同検察当局は音声記録では「最後の瞬間になって叫び声が聞こえた」と説明し、乗客の大半は機体が地面に衝突する直前まで墜落の危険性に気付かなかった可能性も指摘した。
飛行経路を捕捉するウェブサービス「フライトレーダー24」は、墜落機の自動操縦装置を、設定可能な最低高度である100フィートに何者かが突然変更したことを明らかにした。衛星データの解析によると、高度が設定された9秒後、機体の降下が始まったという。同機は約6000フィートの高度で墜落している。
<対応急ぐ航空各社>
今回機長がコックピットを離れた際に事故が起きた可能性が強まっていることを受け、航空各社では、乗員2人が常に操縦室内にいることを義務付ける動きが相次いでいる。米国以外の多くの国では、トイレに行く際など片方の離席は認められているのが現状だ。

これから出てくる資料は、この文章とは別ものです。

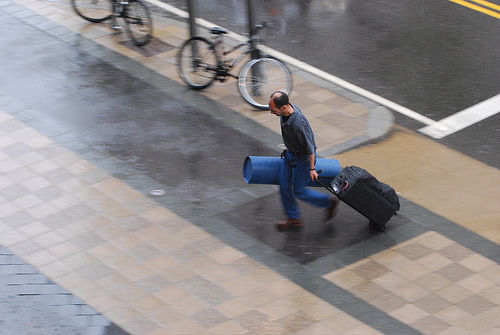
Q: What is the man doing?
A: Carrying a case and pulling a suitcase.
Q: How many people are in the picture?
A: One.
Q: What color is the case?
A: Blue.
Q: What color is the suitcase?
A: Black.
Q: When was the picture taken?
A: During the day.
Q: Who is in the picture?
A: A man.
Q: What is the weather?
A: Rainy.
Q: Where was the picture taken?
A: Over a city sidewalk.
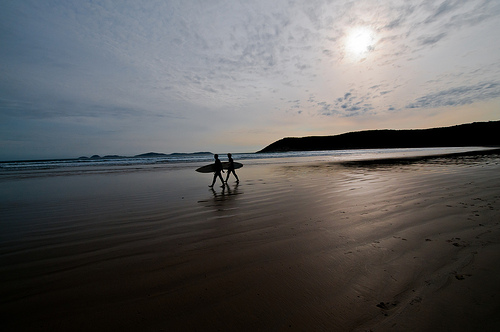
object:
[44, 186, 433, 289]
sand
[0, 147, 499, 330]
beach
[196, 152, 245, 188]
people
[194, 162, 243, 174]
surfboard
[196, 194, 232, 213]
footprints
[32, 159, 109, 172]
waves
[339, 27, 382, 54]
sun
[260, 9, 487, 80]
clouds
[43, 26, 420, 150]
sky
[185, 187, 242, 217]
shadow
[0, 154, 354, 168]
ocean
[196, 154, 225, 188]
man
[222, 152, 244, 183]
woman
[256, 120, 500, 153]
hills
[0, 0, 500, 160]
background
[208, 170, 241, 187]
legs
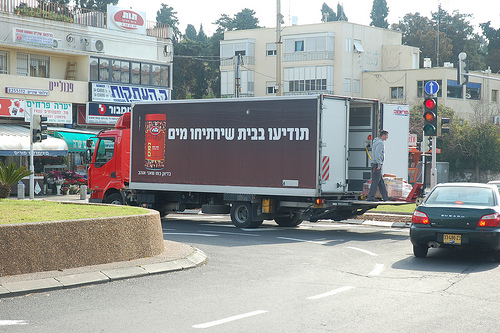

エア・カナダ(AC.TO)、格安航空会社(LCC)のノルウェー・エアシャトル(NWC.OL)、英イージージェット(EZJ.L)、独エア・ベルリン(AB1.DE)は直ちに、2人の操縦士が常にコックピット内にいるよう定めたと明らかにした。エア・ベルリンによると「顧客から懸念の声が多く寄せられた」という。アイルランドのLCC、ライアンエア(RYA.I)は既に義務化していた。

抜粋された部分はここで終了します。